(WRITTEN INSTRUCTION A)
Return the forum discussion of player ratings below word for word, in full.

___ EXCERPTED PASSAGE

Good point! I really should have sliced it by gender. A follow up blog for tomorrow.
 
And you are leaping to conclusions.

@Creighton noted that it is hard to get bumped down and that is true. When someone appeals up and plays at the new higher level and doesn't play (they can't anymore) at the lower level, just winning a handful of games each match with an occasional set win can be enough to keep someone at the higher level. Given that, you could make the case that you'd expect very few to get bumped back down and a third of players getting bumped down despite that means those appeals were really inappropriate, and the fact that two-thirds didn't get bumped down isn't really a stamp of approval for their appeal, but just an artifact of levels being sticky.


I think the fact that the ratings are so sticky is proof they are inaccurate. It is an indictment against the whole system. Why should I be considered a 4.0 player just because I self rated as a 4.0 but if I play exactly the same but self rate as a 3.5 I am only a 3.5 player?
 
I think the fact that the ratings are so sticky is proof they are inaccurate. It is an indictment against the whole system. Why should I be considered a 4.0 player just because I self rated as a 4.0 but if I play exactly the same but self rate as a 3.5 I am only a 3.5 player?

______

(WRITTEN INSTRUCTION B)
Retype the entries from the line containing "pose: elev=148.2 azim=82.1" through the end of the entries, leaving out the pictures.

___ SOURCE RECORDS

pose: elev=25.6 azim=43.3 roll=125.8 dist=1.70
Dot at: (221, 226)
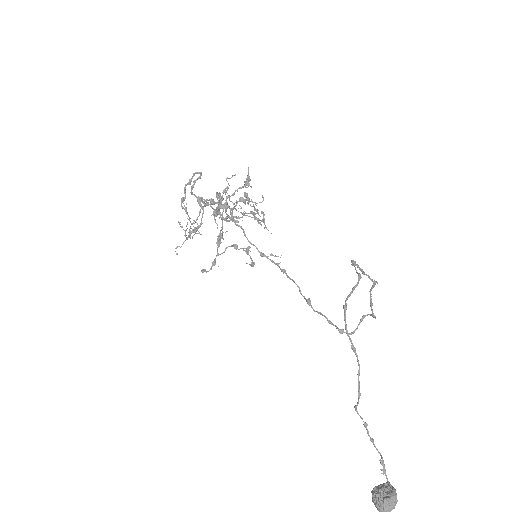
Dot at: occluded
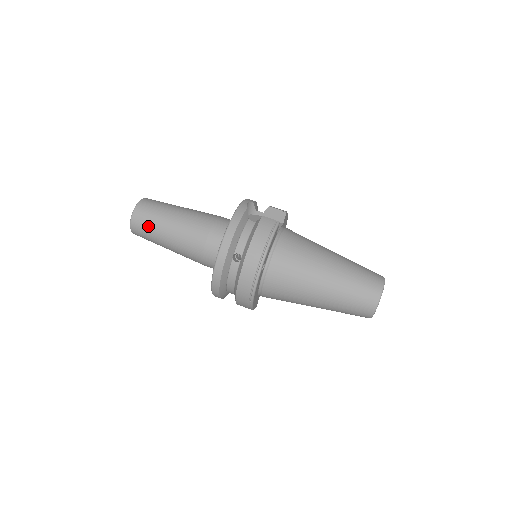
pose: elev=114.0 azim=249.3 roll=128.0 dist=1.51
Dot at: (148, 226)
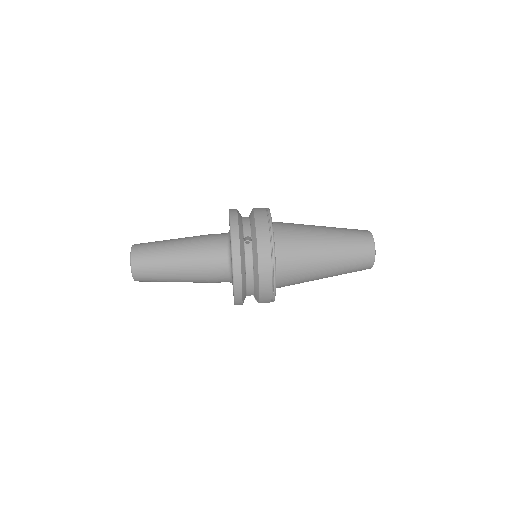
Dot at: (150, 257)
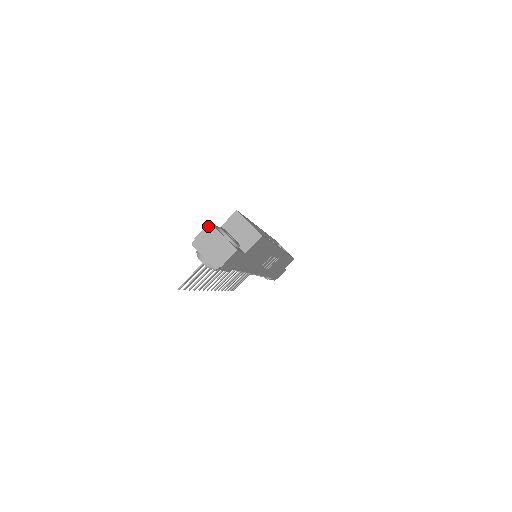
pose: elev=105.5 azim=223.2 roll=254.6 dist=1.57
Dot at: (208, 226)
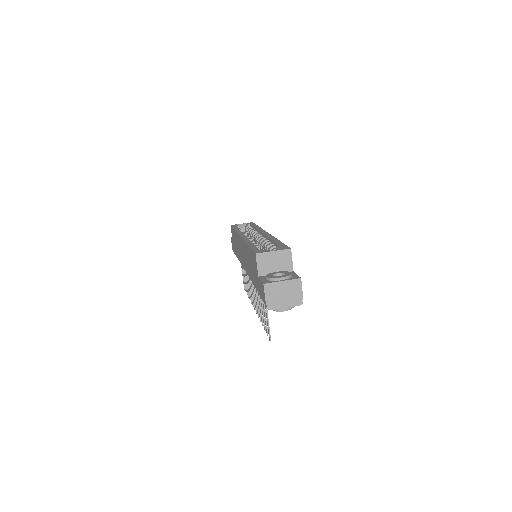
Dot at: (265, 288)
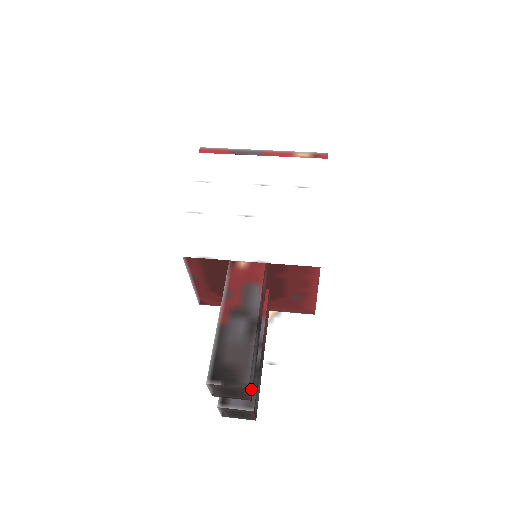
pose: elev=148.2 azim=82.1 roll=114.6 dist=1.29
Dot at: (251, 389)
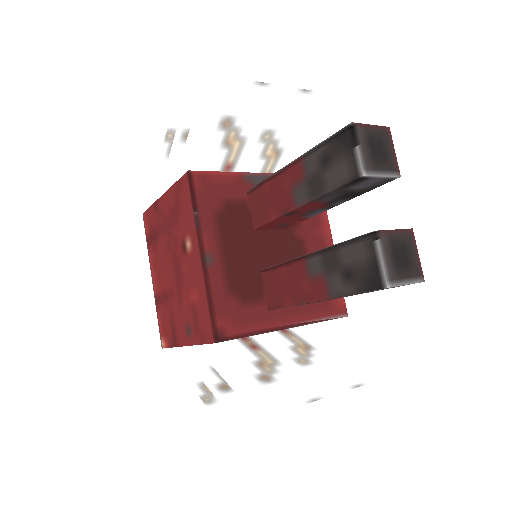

______

(WRITTEN REPLY A)
Good point! I really should have sliced it by gender. A follow up blog for tomorrow.
 
And you are leaping to conclusions.

@Creighton noted that it is hard to get bumped down and that is true. When someone appeals up and plays at the new higher level and doesn't play (they can't anymore) at the lower level, just winning a handful of games each match with an occasional set win can be enough to keep someone at the higher level. Given that, you could make the case that you'd expect very few to get bumped back down and a third of players getting bumped down despite that means those appeals were really inappropriate, and the fact that two-thirds didn't get bumped down isn't really a stamp of approval for their appeal, but just an artifact of levels being sticky.


I think the fact that the ratings are so sticky is proof they are inaccurate. It is an indictment against the whole system. Why should I be considered a 4.0 player just because I self rated as a 4.0 but if I play exactly the same but self rate as a 3.5 I am only a 3.5 player?
 
I think the fact that the ratings are so sticky is proof they are inaccurate. It is an indictment against the whole system. Why should I be considered a 4.0 player just because I self rated as a 4.0 but if I play exactly the same but self rate as a 3.5 I am only a 3.5 player?

(WRITTEN REPLY B)
pose: elev=148.2 azim=82.1 roll=114.6 dist=1.29
Dot at: (251, 389)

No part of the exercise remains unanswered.